> **Required action**
Please return each entry that follows exactly as given, but without pictures.

> **Dataset extract**
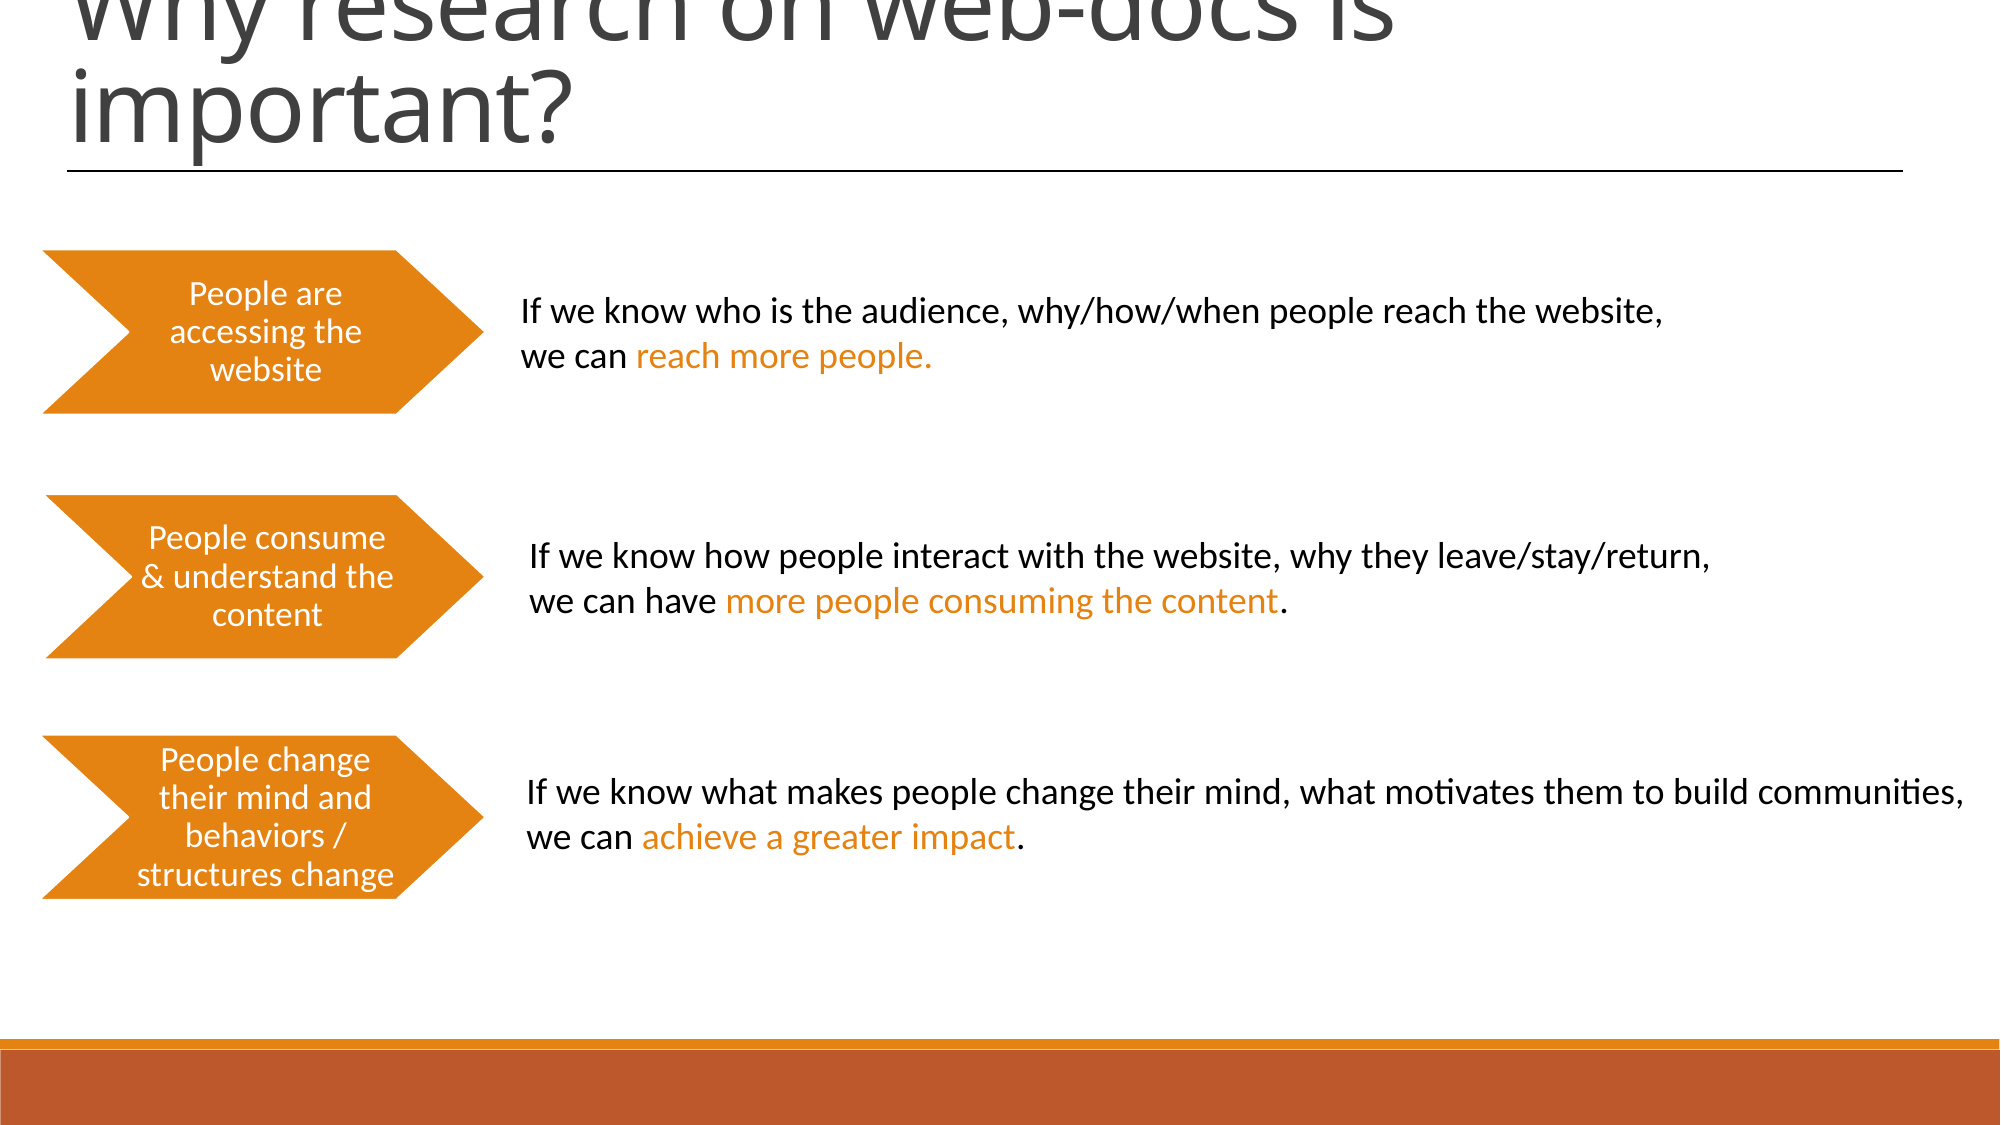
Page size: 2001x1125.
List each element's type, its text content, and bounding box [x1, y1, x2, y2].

text_box If we know what makes people change their mind, what motivates them to build communities, we can achieve a greater impact. [511, 759, 1982, 865]
text_box People change their mind and behaviors / structures change [37, 732, 488, 902]
title Why research on web-docs is important? [53, 26, 1704, 171]
text_box People are accessing the website [37, 247, 488, 417]
text_box People consume & understand the content [40, 492, 488, 662]
text_box If we know how people interact with the website, why they leave/stay/return, we can have more people consuming the content. [514, 523, 1727, 629]
text_box If we know who is the audience, why/how/when people reach the website, we can reach more people. [505, 278, 1689, 384]
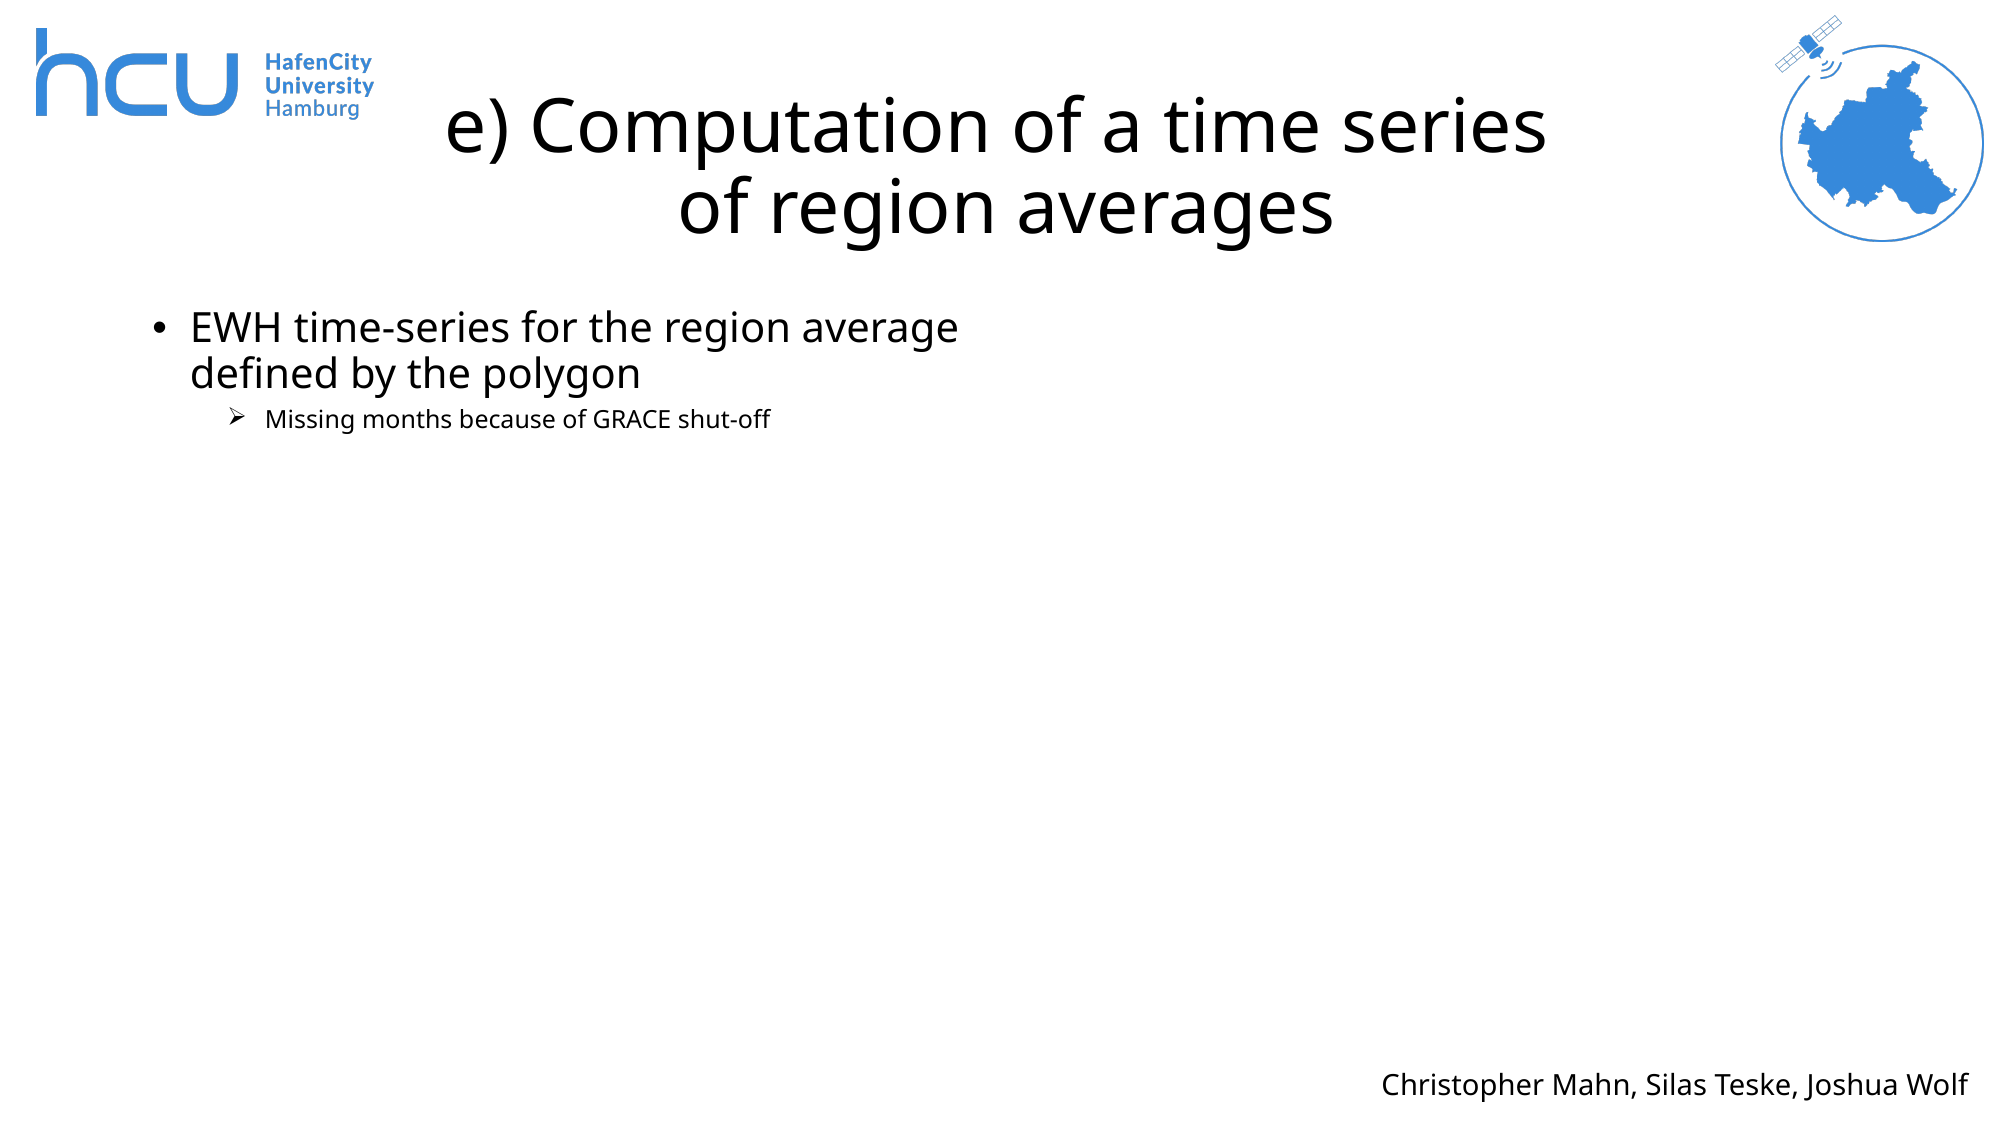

> **Solution to this task**
Page size: 2001x1125.
List each element's type, its text content, and bounding box [x1, y1, x2, y2].

text_box If we know what makes people change their mind, what motivates them to build communities, we can achieve a greater impact. [511, 759, 1982, 865]
text_box People change their mind and behaviors / structures change [37, 732, 488, 902]
title Why research on web-docs is important? [53, 26, 1704, 171]
text_box People are accessing the website [37, 247, 488, 417]
text_box People consume & understand the content [40, 492, 488, 662]
text_box If we know how people interact with the website, why they leave/stay/return, we can have more people consuming the content. [514, 523, 1727, 629]
text_box If we know who is the audience, why/how/when people reach the website, we can reach more people. [505, 278, 1689, 384]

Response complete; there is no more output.